Already, Wisconsin’s law has had a tortured path through the courts. Passed by Republicans in 2012, it was soon blocked by a court and remained on hold while the state fought to get it back into effect. Last April, a federal judge struck the law down, ruling that it violated the VRA’s ban on racial discrimination in voting. But in October, an appeals court panel reversed that decision and put the law back into effect. The Supreme Court then blocked the law for last November’s election, likely on the grounds that reviving it with so little time before Election Day would cause confusion.

But the justices didn’t rule on the merits of the case. As a result, the law technically went back into effect the day after the election, and remains in place.

Wisconsin’s law allows only a limited range of photo IDs. Over 300,000 registered Wisconsin voters—disproportionately blacks and Latinos—lack the required ID, according to evidence presented by voting rights advocates at trial.

The state has done little to make getting ID easier. Some counties have ID-issuing offices that are open only every few weeks. To get an ID, voters must present a birth certificate, something many people without ID also lack. That’s especially true for many older blacks born in the Jim Crow south, who may never have been given a birth certificate. After the law was briefly put back into effect last fall, state officials, under pressure, created a process for voters without a birth certificate to get an ID. But it doesn’t work for those born out of state—a group that’s disproportionately non-white.

Wisconsin Republicans even stood in the way of a request by state election administrators for money to publicize the ID requirement.

The appeals court ruling that reinstated the ID law, issued by a panel of three Republican-appointed judges after some absentee voting had already occurred, was striking for its blithe tone in upholding a law that could deny thousands their most basic rights.

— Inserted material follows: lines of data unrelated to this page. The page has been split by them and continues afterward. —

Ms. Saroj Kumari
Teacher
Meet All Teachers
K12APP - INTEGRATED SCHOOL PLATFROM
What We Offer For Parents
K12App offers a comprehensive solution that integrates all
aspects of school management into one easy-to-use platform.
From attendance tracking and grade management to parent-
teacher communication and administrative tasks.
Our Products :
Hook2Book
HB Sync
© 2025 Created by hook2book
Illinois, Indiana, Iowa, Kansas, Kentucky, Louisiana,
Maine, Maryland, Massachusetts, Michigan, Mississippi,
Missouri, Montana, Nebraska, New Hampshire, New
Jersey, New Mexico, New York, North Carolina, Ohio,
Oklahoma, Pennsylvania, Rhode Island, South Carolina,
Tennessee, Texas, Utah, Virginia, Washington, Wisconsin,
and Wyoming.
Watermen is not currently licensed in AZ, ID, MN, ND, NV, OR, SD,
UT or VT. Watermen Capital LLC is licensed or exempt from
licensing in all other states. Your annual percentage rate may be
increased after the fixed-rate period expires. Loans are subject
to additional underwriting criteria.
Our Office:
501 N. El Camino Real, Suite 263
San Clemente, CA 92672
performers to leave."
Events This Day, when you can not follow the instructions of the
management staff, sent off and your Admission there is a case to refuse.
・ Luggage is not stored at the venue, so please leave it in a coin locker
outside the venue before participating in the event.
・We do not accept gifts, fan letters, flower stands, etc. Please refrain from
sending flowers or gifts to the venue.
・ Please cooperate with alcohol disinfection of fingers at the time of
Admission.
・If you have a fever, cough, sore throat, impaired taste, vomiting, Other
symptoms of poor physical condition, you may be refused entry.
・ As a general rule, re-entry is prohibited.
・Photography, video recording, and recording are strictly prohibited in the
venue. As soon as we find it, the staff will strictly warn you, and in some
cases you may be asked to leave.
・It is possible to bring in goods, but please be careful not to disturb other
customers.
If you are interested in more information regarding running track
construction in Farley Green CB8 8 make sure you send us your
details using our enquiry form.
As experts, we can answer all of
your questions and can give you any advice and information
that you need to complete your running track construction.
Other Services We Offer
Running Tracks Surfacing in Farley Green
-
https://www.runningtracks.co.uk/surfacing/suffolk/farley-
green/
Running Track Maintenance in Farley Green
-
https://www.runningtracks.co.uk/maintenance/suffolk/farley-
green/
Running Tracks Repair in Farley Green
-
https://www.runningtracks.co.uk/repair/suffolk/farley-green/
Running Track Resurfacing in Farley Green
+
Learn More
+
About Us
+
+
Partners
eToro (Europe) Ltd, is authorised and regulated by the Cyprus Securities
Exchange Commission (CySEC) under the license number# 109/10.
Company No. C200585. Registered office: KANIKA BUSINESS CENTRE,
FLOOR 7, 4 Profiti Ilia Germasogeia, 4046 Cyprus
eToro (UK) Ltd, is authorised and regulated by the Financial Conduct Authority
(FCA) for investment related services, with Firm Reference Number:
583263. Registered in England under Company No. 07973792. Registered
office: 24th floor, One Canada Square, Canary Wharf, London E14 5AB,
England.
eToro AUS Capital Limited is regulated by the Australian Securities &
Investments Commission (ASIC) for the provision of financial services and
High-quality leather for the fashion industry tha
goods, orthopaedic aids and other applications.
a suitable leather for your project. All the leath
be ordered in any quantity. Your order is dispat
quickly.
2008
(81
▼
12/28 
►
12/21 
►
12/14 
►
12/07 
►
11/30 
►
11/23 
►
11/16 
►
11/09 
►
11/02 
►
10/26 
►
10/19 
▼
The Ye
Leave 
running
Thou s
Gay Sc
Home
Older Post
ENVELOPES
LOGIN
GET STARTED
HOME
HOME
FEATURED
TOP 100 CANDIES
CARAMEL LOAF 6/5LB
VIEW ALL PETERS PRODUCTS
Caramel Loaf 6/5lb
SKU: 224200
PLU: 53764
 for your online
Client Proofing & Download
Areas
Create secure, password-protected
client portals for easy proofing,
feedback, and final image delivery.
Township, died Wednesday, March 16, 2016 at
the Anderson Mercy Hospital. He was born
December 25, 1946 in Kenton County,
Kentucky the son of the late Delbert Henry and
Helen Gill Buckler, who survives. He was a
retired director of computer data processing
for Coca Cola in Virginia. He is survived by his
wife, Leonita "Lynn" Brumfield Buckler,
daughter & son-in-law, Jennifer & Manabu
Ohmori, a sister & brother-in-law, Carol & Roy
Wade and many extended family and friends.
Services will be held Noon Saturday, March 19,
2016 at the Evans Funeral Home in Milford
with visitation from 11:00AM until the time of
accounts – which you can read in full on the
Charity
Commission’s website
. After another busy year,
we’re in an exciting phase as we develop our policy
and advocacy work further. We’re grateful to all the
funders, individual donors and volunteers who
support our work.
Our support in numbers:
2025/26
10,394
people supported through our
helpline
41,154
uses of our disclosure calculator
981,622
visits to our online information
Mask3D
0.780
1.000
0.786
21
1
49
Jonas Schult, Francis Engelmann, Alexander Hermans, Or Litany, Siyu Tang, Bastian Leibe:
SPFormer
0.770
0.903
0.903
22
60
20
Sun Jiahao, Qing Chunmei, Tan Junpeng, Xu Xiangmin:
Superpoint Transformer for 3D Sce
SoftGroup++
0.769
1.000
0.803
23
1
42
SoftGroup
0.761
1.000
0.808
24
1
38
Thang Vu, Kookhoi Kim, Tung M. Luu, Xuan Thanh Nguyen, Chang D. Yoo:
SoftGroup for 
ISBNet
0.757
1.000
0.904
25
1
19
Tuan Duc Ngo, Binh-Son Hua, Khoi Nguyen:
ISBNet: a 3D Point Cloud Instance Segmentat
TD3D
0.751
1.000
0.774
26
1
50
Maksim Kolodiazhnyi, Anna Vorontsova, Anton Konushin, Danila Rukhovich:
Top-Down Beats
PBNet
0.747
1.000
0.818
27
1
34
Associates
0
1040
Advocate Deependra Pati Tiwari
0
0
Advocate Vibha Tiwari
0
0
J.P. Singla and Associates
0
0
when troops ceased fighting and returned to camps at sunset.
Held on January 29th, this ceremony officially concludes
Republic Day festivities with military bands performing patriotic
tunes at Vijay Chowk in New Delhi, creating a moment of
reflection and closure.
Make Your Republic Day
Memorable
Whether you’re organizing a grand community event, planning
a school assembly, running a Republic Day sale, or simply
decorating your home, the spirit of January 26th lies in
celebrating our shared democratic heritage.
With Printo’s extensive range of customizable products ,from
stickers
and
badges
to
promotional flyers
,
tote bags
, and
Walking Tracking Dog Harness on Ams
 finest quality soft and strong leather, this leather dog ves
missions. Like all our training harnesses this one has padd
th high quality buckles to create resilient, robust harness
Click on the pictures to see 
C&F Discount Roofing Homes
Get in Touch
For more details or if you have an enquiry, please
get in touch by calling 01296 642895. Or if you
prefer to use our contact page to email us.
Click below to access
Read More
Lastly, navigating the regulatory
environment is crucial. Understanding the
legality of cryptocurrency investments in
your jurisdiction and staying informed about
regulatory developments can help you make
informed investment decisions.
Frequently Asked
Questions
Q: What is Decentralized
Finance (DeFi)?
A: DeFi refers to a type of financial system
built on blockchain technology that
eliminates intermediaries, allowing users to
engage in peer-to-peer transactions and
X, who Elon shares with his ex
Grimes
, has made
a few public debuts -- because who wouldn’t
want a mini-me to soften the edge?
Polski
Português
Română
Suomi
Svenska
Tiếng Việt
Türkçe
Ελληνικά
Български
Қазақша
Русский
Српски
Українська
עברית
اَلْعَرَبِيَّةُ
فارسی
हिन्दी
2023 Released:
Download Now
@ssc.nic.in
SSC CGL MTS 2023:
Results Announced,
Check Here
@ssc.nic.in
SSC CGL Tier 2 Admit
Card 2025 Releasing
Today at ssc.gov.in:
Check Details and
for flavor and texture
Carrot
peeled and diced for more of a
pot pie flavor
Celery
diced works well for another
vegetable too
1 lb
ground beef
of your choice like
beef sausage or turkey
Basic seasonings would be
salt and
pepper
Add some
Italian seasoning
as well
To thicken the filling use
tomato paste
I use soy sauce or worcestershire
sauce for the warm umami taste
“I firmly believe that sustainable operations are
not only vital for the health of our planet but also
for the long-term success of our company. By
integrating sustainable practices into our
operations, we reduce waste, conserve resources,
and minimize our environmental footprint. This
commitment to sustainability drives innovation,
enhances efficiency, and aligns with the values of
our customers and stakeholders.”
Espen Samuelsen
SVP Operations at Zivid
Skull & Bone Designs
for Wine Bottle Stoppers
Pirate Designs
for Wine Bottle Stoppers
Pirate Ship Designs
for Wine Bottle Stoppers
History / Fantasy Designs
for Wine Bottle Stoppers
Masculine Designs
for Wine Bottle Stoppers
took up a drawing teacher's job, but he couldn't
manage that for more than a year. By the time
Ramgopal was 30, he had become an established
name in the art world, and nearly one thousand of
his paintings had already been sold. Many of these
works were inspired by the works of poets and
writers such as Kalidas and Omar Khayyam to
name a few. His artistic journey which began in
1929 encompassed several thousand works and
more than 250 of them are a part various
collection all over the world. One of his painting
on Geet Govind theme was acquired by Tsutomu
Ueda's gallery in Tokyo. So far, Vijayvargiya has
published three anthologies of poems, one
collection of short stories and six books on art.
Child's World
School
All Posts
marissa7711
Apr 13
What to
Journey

Hasen called it “heartless and dismissive,” and “horrendous.”

In the opinion, Judge Frank Easterbrook reasoned that  it doesn’t matter that minorities are much less likely than whites to have ID, because everyone has the same opportunity to obtain one. Since people can “scrounge up a birth certificate” in order to get ID, Easterbrook writes, anyone who lacks one “was unwilling to invest the necessary time.”

In their request to the Supreme Court, the ACLU lawyers wrote that Easterbrook's ruling "piles error on error," and "eviscerates the [VRA's] purpose of eliminating racially discriminatory voting practices."